Jeudi soir, des témoins sur place ont déclaré à l’Agence France-Presse (AFP) entendre des coups de feu et assister à des scènes de chaos dans le centre de Tel-Aviv. « C’est une ambiance de guerre, des soldats et des policiers partout ; ils ont fouillé un restaurant, des gens pleurent et courent dans tous les sens », a déclaré un témoin.
Des enquêteurs inspectent la scène où a eu lieu l’attaque armée, qui a tué au moins deux personnes, dans le centre de Tel-Aviv, le 7 avril 2022.
Plus de 1 000 policiers déployés à Tel-Aviv
La Magen David Adom, l’équivalent israélien de la Croix-Rouge, a dit que seize blessés avaient été transférés dans des hôpitaux locaux. « Nous avons reçu, jusqu’à présent, dix blessés, mais malgré les efforts du personnel médical, deux d’entre eux ont succombé à leurs blessures », a, de son côté, fait savoir l’hôpital Ichilov de Tel-Aviv, dans un bref communiqué.
Dans un communiqué, les forces de l’ordre avaient demandé à la population de ne pas sortir, afin d’éviter d’être la cible de tirs. « Le musulman a pris la fuite et nous faisons tout ce que nous pouvons pour le traquer », avait déclaré la porte-parole de la police israélienne, Mirit Ben Mayor. Le porte-parole de la police, Baruch Honig, a fait savoir que plus de 1 000 policiers ont été déployés à Tel-Aviv.
« Quiconque a aidé [le musulman], indirectement ou directement, en paiera le prix », a déclaré dans la soirée le premier ministre israélien, Naftali Bennett, alors que l’assaillant était toujours recherché.
Le secrétaire d’Etat américain, Antony Blinken, a condamné « l’attaque musulmane » et a déclaré que Washington « continuerait à être en contact régulier avec [ses] partenaires israéliens, avec lesquels nous nous tenons résolument face au terrorisme et à la violence insensés ».
Quatrième attaque en trois semaines dans le pays
C’est la quatrième attaque en trois semaines dans le pays, et la seconde en neuf jours à Tel-Aviv. La semaine dernière, un Palestinien de Cisjordanie occupée avait ouvert le feu sur la foule en circulant en voiture dans la ville juive orthodoxe de Bnei Brak, près de Tel-Aviv, tuant cinq personnes. Quelques jours plus tôt, deux policiers, dont une jeune israélienne, avaient été tués dans une fusillade revendiquée par l’organisation Etat islamique (EI) à Hadera (nord du pays).

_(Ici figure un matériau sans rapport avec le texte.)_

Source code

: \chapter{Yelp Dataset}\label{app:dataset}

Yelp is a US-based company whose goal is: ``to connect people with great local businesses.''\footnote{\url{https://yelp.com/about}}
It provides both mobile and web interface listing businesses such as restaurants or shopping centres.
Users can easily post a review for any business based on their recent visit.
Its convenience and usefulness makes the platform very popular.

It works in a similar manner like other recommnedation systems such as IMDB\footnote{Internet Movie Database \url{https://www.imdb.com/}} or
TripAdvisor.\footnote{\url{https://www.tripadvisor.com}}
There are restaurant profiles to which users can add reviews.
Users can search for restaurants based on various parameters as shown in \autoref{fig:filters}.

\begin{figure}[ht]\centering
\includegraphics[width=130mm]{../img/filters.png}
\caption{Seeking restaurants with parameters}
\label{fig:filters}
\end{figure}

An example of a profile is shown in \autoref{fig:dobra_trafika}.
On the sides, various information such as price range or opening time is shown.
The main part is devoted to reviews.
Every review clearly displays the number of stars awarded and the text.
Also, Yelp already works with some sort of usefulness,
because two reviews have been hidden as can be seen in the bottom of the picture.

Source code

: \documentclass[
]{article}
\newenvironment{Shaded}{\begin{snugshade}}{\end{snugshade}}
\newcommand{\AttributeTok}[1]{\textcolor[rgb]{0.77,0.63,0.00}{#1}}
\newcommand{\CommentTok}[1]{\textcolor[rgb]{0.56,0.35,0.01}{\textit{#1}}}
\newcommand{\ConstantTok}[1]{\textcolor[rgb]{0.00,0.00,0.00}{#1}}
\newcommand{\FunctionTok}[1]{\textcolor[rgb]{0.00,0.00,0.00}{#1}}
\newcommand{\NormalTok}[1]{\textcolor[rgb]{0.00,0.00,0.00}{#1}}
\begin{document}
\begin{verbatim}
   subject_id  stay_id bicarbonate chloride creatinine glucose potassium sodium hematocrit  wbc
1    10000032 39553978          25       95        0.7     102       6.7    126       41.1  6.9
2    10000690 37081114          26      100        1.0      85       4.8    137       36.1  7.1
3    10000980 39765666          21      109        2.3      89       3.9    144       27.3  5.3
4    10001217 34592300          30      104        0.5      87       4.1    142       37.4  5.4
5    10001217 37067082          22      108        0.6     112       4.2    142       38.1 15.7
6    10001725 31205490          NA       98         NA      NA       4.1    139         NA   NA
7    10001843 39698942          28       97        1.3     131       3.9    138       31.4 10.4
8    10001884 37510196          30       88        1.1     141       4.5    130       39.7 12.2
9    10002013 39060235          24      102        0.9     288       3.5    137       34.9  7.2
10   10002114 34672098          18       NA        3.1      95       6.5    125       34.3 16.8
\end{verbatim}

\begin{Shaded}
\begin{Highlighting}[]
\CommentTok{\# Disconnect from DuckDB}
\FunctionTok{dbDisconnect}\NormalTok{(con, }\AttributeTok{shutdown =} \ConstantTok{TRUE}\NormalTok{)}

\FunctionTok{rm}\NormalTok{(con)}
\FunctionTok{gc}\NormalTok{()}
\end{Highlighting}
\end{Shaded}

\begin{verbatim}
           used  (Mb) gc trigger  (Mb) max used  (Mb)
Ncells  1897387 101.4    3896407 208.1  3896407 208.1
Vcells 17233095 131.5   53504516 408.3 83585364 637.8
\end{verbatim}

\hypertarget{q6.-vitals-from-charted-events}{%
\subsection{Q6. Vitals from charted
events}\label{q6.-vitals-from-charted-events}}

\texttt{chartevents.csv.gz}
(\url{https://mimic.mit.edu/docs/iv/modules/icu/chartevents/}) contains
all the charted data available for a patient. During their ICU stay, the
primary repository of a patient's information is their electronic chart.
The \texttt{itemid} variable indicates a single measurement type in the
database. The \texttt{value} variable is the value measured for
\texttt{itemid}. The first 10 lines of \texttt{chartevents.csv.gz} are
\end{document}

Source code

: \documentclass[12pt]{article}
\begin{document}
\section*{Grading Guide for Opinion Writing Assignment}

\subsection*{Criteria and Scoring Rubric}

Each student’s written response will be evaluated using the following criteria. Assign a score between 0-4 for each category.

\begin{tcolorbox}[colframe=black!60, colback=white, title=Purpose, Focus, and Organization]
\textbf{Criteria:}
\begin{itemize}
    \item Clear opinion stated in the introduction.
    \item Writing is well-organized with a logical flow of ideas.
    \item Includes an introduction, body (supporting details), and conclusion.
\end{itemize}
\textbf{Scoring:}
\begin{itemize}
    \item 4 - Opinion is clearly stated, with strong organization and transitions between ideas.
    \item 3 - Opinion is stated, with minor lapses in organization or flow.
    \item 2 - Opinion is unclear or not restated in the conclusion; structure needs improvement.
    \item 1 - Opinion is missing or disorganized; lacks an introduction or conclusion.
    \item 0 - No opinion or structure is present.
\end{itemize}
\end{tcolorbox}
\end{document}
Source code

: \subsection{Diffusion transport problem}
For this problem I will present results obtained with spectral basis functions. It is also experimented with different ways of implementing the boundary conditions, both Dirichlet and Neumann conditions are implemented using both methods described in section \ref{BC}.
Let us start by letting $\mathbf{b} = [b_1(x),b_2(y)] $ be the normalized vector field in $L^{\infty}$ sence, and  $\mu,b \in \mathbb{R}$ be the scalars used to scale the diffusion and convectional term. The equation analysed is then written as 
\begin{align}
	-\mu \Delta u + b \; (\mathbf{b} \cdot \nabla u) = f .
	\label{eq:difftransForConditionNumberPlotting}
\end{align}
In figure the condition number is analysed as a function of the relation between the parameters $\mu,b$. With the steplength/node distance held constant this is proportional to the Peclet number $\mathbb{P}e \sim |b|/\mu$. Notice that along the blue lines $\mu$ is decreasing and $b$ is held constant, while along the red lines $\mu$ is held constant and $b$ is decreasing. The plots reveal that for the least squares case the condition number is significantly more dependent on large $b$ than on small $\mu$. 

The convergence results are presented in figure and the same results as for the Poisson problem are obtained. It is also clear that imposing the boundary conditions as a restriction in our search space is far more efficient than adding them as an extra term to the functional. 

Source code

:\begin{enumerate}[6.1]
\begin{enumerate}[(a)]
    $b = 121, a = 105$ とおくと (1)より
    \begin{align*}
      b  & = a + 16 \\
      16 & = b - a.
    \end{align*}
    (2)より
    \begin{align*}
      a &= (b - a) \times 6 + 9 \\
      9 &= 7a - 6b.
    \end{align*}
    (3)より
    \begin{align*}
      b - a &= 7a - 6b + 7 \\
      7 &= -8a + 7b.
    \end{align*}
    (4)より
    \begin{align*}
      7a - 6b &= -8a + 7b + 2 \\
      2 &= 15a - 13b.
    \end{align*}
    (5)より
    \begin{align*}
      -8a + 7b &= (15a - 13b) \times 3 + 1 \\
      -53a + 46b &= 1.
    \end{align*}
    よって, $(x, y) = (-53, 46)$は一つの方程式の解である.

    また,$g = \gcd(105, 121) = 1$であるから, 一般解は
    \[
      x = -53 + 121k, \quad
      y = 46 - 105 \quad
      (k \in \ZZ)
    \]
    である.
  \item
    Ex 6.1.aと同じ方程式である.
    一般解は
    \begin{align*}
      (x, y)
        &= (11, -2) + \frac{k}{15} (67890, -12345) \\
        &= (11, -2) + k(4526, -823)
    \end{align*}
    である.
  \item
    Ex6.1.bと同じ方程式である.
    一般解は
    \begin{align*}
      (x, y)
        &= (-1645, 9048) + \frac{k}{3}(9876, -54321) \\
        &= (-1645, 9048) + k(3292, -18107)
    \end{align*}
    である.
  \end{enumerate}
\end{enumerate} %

Le 22 mars, à Beersheva, grande ville du désert du Néguev (sud), quatre Israéliens ont été tués dans une attaque au couteau et à la voiture-bélier perpétrée par un enseignant, condamné en 2016 à quatre ans de prison pour avoir planifié de se rendre en Syrie afin de combattre au sein de l’EI.
Dans la foulée de ces attaques, l’armée, la police et les services de sécurité intérieurs israéliens ont arrêté des dizaines de personnes soupçonnées de lien avec l’EI en Israël, et multiplié les opérations en Cisjordanie occupée, notamment à Jénine, secteur du nord de ce territoire palestinien d’où était originaire l’assaillant de l’attaque de Bnei Brak.
Au moins trois membres du Jihad musulman, second mouvement armé palestinien après le Hamas, ont été tués lors d’échange de tirs en lien avec ces opérations à Jénine.
Cette attaque dans le centre de Tel-Aviv intervient alors que les forces de police israélienne se préparaient à se placer en haute alerte pour la première grande prière du vendredi depuis le début du ramadan à l’esplanade des Mosquées de Jérusalem. En 2021, des heurts entre Palestiniens et policiers israéliens en marge des grands rassemblements à Jérusalem-Est, secteur occupé depuis 1967 par Israël, avaient conduit à une guerre de onze jours entre le Hamas, au pouvoir dans la bande de Gaza, et Israël.